Apalagi salah satu dalang ini kemudian menggunakan kolaborasi pedalangan,
gambelan dan musik dangdut untuk menghibur penonton. Hal itu sah-sah saja dalam
pasar penonton.
Kalau
Joblar masih berkutat pada hal sosial yang kadangkala dibumbui dengan hal yang
berbau cabul (bukan porno), sedangkan ceng blongk lebih intelek, lebih tajam,
dan lebih kritis menyorot pola kehidupan sosial masayarakat terutama tingkah laku
para pejabat saat ini. Sehingga keduanya memiliki daya sedot penonton yang
cukup tinggi.
Atas
ketenaran kedua dalang ini, mereka juga menebar pertunjukkan ke rumah-rumah, ke
kamar-kamar penggemarnya melalui CD atau DVD yang dapat di beli di kaki lima yang secara kasat
mata banyak dibajak oleh orang-orang yang tak bertanggung jawab.
Nah
kembali ke masalah pewayangan yang sedang tumbuh berkembang dan mekar di Bali,
yang mengembirakan bahwa ketertarikan generasi muda Bali
akan wayang kulit. Syukur, cerik-cerik Bali
mau tertarik dengan pewayangan. Kalau masalah wayang, ditanya, maka mereka akan
menyebut nama Ceng Blong atau Joblar. Tak pernah mereka menyebut yanglain. Karena
itulah yang mereka tahu untuk saat ini.
Penulis mencoba menggali informasi dan menanyakan
mengenai wayang. Pertanyaannya adalah sekitar siapa tokoh-tokoh wayang yang
diketahui. Jawaban yang didapat cukup mencengangkan, ternyata si penggemar
wayang Ceng Blong dan Joblar tersebut tak menyebut nama tokoh wayang, apalagi
kalau misalnya dibedakan tokoh Ramayana, dan tokoh Mahabarata. Mereka menjadi
sedikit klingang-klingeng kebingungan. Yang ia tahu adalah Ceng dan Blong. Mereka
memang menonton wayang bukanlah mendengar alur ceritanya, tetapi mendengar
lawakan yang dikeluarkan oleh dalang ketika memainkan tokoh Nang Klenceng dan Nang
Eblong atau mendengar kritik tajam dari para dalang. Mereka tertarik dengan
pola pertempuran (siat) yang rame dalam wayang. Tapi mereka tak mengetahui
cerita apa yang sedang dimainkan, mereka tak tahu dan mereka acuh tak acuh
entah menggunakan cerita apa, yang penting lawakannya.

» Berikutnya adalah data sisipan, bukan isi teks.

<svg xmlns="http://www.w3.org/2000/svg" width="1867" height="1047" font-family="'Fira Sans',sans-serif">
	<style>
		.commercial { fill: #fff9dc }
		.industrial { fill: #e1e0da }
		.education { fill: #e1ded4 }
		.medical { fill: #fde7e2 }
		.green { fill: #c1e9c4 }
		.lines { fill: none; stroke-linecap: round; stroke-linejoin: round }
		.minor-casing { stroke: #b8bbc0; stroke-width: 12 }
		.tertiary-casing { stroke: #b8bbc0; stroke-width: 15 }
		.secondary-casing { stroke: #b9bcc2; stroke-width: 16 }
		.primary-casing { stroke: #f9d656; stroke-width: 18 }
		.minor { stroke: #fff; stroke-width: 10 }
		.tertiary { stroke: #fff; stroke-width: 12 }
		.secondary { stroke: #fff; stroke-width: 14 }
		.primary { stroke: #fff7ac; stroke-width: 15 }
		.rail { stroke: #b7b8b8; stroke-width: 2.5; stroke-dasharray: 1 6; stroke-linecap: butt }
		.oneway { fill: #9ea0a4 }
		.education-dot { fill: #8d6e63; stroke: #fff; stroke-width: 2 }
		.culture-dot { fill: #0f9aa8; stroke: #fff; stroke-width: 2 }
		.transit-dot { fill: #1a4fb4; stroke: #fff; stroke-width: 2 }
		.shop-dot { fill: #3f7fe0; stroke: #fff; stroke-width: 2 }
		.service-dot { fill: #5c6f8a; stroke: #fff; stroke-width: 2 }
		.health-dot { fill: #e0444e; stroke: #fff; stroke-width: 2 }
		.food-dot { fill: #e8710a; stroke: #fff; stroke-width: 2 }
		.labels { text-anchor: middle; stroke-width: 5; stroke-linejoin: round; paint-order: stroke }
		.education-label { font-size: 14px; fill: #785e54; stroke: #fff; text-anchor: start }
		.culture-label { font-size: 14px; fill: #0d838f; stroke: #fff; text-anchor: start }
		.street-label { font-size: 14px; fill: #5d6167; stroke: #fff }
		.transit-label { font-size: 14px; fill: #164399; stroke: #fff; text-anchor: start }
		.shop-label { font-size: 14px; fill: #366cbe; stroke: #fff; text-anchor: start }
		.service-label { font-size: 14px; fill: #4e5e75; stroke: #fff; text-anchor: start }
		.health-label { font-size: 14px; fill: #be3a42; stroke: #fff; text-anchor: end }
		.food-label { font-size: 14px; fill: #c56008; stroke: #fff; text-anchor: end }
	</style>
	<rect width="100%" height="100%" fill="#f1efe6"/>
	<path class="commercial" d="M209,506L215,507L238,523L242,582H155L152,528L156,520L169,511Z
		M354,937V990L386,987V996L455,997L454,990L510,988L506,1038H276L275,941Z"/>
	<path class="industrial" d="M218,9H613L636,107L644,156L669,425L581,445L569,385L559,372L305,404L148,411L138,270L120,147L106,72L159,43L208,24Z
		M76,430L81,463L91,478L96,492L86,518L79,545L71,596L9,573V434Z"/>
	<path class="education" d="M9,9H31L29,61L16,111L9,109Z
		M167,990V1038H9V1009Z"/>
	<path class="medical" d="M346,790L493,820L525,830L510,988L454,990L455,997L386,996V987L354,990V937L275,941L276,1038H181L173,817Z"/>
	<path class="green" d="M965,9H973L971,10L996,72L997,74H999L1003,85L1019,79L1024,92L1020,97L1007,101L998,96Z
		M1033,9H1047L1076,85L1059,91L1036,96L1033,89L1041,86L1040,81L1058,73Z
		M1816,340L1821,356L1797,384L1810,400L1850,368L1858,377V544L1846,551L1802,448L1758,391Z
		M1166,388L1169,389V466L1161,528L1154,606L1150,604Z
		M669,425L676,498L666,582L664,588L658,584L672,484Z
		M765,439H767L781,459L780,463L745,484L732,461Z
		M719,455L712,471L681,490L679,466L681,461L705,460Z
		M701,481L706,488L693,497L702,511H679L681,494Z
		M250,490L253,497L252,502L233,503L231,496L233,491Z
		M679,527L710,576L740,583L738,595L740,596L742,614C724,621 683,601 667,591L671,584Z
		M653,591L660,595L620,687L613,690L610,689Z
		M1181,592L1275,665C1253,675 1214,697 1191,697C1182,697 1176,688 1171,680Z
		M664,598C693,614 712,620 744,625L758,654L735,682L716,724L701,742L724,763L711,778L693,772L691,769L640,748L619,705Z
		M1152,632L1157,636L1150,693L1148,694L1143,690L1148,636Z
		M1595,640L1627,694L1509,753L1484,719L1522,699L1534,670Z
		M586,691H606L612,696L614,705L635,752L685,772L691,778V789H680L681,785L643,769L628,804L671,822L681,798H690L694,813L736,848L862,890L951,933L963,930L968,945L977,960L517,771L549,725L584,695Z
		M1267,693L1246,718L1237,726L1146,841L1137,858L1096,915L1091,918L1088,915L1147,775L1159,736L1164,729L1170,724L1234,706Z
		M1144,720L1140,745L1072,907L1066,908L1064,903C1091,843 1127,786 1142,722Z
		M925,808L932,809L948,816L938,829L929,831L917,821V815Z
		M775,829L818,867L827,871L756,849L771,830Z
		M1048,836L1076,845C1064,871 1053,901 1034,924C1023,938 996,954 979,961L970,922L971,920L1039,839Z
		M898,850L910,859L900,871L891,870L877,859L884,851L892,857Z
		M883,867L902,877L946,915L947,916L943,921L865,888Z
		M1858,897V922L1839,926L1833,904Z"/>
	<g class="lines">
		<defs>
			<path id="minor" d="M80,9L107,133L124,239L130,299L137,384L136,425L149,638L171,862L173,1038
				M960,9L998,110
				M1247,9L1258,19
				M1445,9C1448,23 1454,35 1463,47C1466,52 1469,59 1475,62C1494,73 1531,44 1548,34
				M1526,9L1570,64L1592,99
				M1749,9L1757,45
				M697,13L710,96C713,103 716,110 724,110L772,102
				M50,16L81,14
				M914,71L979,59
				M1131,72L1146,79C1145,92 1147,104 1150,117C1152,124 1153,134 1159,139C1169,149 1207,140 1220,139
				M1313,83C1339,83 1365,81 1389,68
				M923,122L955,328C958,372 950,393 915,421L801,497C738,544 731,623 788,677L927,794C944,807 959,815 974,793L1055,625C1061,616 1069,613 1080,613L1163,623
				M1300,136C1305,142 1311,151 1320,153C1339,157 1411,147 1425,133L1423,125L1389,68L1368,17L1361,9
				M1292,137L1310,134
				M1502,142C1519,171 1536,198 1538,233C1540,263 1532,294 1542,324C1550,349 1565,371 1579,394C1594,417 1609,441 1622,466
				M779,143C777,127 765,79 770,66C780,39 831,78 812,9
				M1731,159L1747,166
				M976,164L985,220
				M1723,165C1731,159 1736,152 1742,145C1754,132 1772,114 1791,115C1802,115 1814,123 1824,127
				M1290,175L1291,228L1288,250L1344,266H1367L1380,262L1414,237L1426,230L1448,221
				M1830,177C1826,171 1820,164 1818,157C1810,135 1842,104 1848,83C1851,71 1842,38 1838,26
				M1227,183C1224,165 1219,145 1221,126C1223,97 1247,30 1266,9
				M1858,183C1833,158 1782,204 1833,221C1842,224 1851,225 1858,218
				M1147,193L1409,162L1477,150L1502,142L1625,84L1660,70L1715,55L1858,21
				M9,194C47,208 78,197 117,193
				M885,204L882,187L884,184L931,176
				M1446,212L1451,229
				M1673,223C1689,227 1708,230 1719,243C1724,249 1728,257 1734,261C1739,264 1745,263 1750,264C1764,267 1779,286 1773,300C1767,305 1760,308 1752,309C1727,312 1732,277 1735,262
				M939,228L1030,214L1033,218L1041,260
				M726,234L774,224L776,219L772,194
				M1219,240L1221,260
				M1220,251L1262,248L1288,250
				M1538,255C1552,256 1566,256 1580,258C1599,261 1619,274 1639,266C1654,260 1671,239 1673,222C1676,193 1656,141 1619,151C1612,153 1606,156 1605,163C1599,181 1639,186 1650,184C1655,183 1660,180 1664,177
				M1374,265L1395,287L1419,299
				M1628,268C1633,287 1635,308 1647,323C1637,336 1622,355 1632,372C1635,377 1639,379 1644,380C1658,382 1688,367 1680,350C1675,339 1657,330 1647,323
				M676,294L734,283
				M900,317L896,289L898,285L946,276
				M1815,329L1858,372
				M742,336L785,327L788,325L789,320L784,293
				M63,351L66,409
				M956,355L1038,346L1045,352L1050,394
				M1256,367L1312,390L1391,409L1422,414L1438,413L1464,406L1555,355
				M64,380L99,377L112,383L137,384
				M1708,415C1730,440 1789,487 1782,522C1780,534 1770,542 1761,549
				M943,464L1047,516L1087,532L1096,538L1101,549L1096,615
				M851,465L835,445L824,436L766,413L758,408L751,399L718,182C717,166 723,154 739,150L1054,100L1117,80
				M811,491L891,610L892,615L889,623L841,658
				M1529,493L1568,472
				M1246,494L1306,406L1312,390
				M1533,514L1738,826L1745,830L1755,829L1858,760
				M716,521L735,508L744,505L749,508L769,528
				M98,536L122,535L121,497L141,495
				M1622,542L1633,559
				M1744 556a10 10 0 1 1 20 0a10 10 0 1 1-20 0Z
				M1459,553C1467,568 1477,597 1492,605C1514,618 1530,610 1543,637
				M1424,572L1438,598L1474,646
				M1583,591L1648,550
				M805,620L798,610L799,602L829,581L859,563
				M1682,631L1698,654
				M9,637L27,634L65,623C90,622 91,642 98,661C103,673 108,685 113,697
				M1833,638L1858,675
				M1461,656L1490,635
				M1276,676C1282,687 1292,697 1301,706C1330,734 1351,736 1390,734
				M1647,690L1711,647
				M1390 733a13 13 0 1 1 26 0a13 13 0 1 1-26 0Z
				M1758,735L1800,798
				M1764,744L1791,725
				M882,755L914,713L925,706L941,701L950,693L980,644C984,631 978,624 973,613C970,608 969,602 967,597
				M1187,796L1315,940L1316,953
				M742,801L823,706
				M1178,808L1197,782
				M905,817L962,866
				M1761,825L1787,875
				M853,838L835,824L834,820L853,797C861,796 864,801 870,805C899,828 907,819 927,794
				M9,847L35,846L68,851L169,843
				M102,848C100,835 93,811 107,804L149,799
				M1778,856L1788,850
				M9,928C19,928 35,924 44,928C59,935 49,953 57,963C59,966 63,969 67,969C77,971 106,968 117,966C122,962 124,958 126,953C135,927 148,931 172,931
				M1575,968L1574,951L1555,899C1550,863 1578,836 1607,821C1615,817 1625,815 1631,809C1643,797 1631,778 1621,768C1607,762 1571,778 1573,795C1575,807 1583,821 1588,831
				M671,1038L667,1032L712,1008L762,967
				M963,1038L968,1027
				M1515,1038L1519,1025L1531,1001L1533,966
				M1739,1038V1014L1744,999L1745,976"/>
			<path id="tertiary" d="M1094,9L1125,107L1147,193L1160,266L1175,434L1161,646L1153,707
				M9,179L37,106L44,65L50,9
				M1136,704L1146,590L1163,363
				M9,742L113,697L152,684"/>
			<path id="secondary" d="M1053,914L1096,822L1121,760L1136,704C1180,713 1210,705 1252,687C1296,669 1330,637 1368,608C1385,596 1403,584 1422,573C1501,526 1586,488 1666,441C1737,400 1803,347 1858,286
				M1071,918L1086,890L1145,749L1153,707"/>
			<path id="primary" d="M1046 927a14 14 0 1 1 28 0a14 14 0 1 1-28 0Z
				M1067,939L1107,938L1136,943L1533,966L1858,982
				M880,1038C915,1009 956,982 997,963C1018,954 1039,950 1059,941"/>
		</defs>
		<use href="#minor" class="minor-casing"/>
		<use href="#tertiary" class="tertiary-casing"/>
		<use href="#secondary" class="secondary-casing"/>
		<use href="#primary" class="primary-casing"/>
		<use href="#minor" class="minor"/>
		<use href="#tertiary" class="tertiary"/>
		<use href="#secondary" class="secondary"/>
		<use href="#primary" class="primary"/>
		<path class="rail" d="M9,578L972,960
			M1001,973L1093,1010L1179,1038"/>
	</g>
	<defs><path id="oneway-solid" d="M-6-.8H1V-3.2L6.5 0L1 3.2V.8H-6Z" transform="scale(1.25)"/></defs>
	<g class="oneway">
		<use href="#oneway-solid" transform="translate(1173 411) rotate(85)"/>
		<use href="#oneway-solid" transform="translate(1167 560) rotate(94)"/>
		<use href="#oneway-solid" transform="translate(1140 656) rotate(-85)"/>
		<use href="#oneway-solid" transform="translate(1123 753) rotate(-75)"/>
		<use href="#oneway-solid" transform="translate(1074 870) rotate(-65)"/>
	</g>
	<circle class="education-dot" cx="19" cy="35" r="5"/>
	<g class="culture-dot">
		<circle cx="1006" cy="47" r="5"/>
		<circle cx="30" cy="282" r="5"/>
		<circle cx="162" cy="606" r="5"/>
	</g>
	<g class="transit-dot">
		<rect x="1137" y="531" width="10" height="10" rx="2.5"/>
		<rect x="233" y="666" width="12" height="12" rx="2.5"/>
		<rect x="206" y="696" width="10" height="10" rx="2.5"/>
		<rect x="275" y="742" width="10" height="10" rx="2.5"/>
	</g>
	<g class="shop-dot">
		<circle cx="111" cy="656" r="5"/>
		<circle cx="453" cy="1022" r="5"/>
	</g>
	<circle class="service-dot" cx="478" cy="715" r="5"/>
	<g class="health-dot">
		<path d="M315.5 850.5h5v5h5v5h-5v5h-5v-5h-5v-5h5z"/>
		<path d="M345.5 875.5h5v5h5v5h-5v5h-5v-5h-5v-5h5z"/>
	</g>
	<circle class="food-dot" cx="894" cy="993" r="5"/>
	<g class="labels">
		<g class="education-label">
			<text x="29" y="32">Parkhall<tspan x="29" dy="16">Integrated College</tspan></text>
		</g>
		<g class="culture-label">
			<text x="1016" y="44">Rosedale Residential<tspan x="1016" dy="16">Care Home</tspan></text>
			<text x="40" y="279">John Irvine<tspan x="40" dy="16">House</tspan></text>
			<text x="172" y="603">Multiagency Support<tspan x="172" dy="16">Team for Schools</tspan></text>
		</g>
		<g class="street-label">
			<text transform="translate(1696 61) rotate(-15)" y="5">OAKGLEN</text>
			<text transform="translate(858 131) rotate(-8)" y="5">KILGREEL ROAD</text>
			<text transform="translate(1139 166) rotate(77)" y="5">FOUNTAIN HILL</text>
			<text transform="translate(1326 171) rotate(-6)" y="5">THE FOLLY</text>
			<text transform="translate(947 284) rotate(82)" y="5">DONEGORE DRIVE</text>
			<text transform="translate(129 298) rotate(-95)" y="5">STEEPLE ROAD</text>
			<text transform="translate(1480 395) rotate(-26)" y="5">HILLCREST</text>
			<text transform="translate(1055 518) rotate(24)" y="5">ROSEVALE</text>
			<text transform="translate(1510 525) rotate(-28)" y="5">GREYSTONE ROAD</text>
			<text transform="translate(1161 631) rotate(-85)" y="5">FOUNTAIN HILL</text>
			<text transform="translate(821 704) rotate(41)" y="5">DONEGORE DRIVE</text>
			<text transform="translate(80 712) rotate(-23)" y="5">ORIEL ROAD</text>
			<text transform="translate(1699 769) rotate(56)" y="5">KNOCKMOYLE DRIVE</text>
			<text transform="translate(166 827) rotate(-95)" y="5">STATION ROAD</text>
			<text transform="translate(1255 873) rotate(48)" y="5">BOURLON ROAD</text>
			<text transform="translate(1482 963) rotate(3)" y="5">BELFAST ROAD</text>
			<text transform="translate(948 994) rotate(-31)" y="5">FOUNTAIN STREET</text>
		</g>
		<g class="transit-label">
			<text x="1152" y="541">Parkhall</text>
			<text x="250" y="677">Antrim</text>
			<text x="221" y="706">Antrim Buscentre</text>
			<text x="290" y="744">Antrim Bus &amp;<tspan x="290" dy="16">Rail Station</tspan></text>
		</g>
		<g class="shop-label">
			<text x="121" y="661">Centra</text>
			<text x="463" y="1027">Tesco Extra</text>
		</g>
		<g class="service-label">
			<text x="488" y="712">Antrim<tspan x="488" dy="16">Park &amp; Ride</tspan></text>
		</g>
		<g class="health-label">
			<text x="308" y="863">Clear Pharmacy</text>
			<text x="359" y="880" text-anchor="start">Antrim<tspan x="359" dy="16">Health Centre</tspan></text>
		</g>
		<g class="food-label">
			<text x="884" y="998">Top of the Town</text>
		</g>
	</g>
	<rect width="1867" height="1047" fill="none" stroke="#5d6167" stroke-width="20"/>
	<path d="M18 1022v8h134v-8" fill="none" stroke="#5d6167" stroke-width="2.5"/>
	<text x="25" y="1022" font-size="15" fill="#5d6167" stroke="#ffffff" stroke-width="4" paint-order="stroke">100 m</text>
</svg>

Dari sana kemudian penulis
sedikit terkejut dengan apa yang disampaikan beberapa responden tersebut, dan
memang benar bahwa yang dicari dan dikejar adalah lawakannya. Bahkan ketika mereka
menyetel video di rumah, mereka hanya mencari bagian dari Ceng dan Blong alias bagian
yang lucu saja, sedangkan yang lainnya lewat begitu saja.
Dari sini kita mencoba
untuk melihat apakah memang benar masyarakat Bali terutama generasi muda
benar-benar menggemari wayang, atau sekedar mencari alternatif hiburan lawakan.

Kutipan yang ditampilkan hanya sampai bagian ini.